After having spoken of transplantation, he says:[460] “There is another mode of replacing human or natural teeth which I have never yet seen used except by a provincial dentist whose name I ignore.” This special method consists in the transplantation of a tooth—it matters little whether recently extracted or not—after having made three or four notches in its root of about a line in depth. The author goes on to describe all the particularities of the operation, and then adds: “After twenty-five or thirty days one removes the thread, and the tooth is found to be firm in the alveolus, owing to the fact that this latter, exercising a pressure on the root on every side, becomes perfectly moulded upon it. In this manner, the tooth will remain mortised, and may be preserved for a considerable time.”

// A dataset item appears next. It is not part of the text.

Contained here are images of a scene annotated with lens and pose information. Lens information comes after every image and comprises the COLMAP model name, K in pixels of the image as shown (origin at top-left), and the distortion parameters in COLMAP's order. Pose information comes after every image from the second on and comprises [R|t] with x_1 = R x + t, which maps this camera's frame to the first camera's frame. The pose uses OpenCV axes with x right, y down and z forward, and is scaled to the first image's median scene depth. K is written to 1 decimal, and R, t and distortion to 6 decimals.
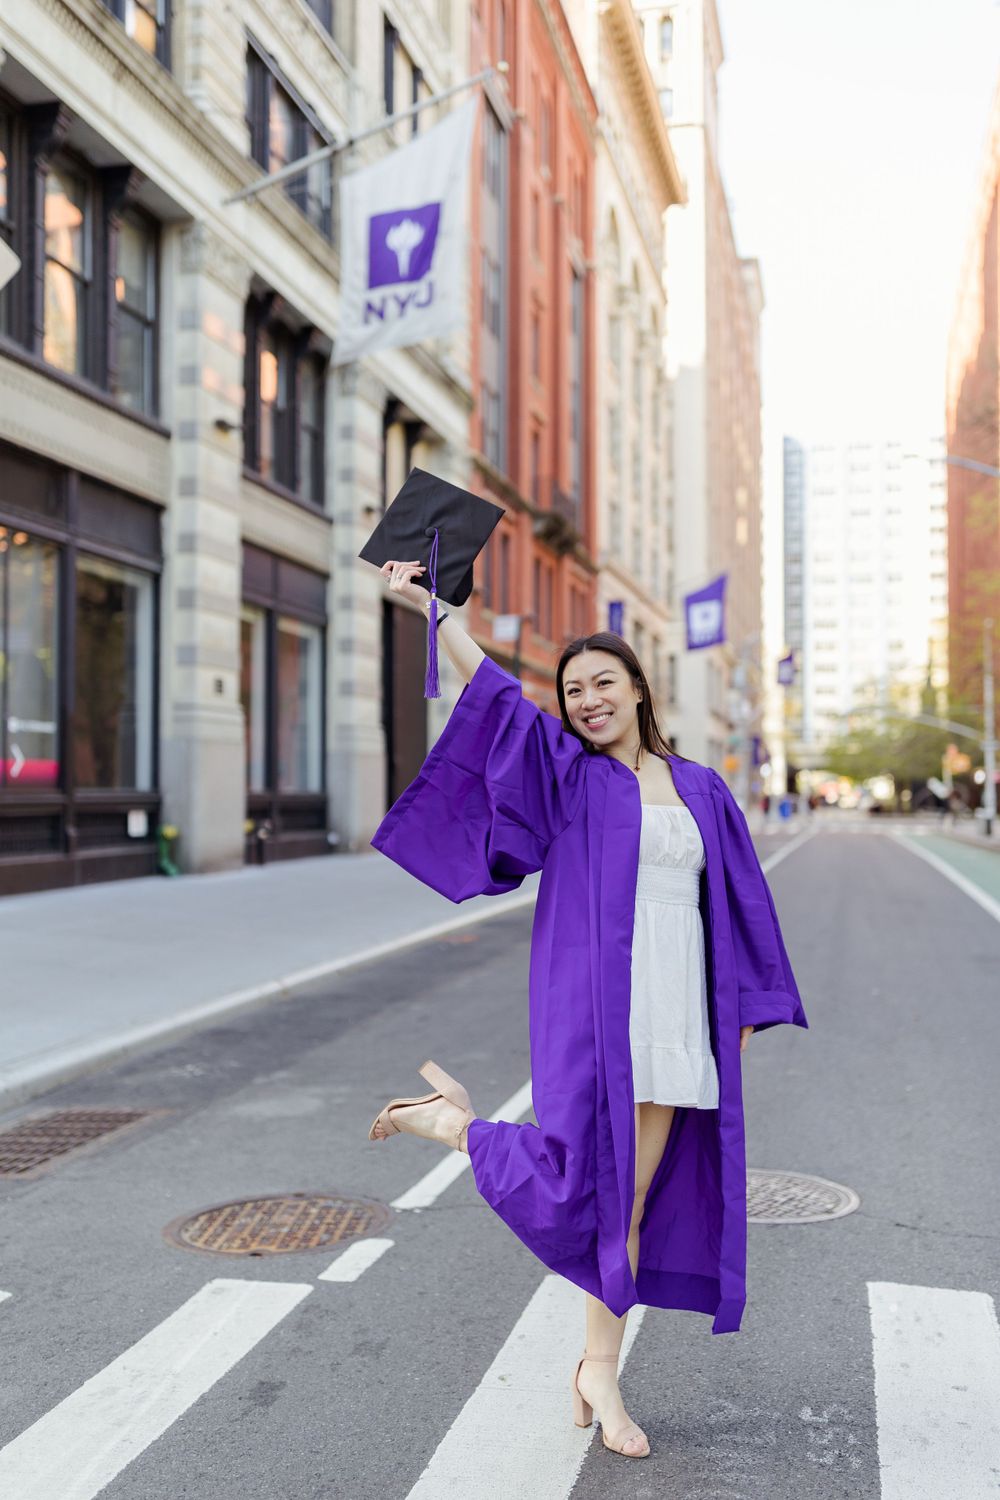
lens RADIAL K [[1469.7, 0, 501.5], [0, 1469.7, 746.0], [0, 0, 1]] dist [0.001200, 0.005459]
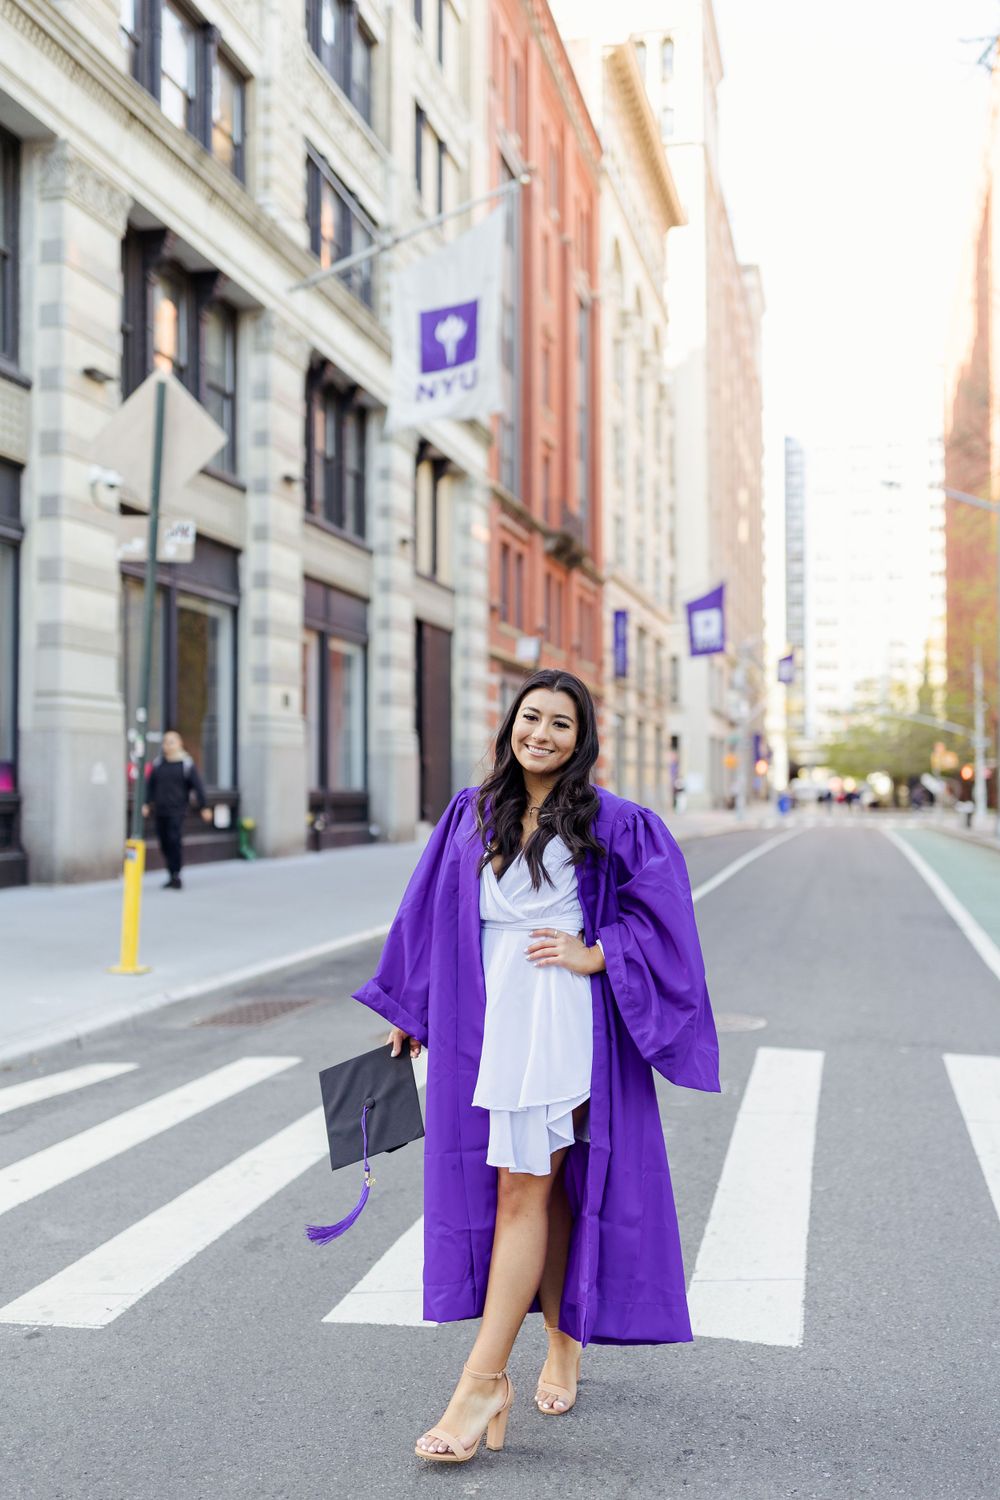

Pincers used by Fauchard in the operation of tying teeth with gold wire. The three larger figures represent natural or artificial teeth in which holes and horizontal grooves have been made in order to fix them with gold threads. The two smaller represent pieces of hippopotamus ivory with a vertical groove on each side, destined to fill large interdental spaces and to steady loose teeth by means of gold ligatures.
This method, invented by an unknown provincial dentist, has been recently applied by Znamenski, of Moscow, for the implantation of artificial teeth made of porcelain, of caoutchouc, or gutta-percha.
One of Fauchard’s greatest merits consists in the improvements introduced by him in dental prosthesis and in his having, besides, been the first to treat of this most important part of dental art in a clear and particularized manner.
The materials then most used in dental prosthesis were human teeth, hippopotamus tusks, ivory of the best quality, and ox bone.[461]
The author minutely describes the methods to be followed to repair dental losses in every possible case and of whatever extent.
According to the circumstances, Fauchard used, for maintaining artificial teeth in their place, linen, silk, or gold thread, passed through holes made in them, and tied to the natural teeth.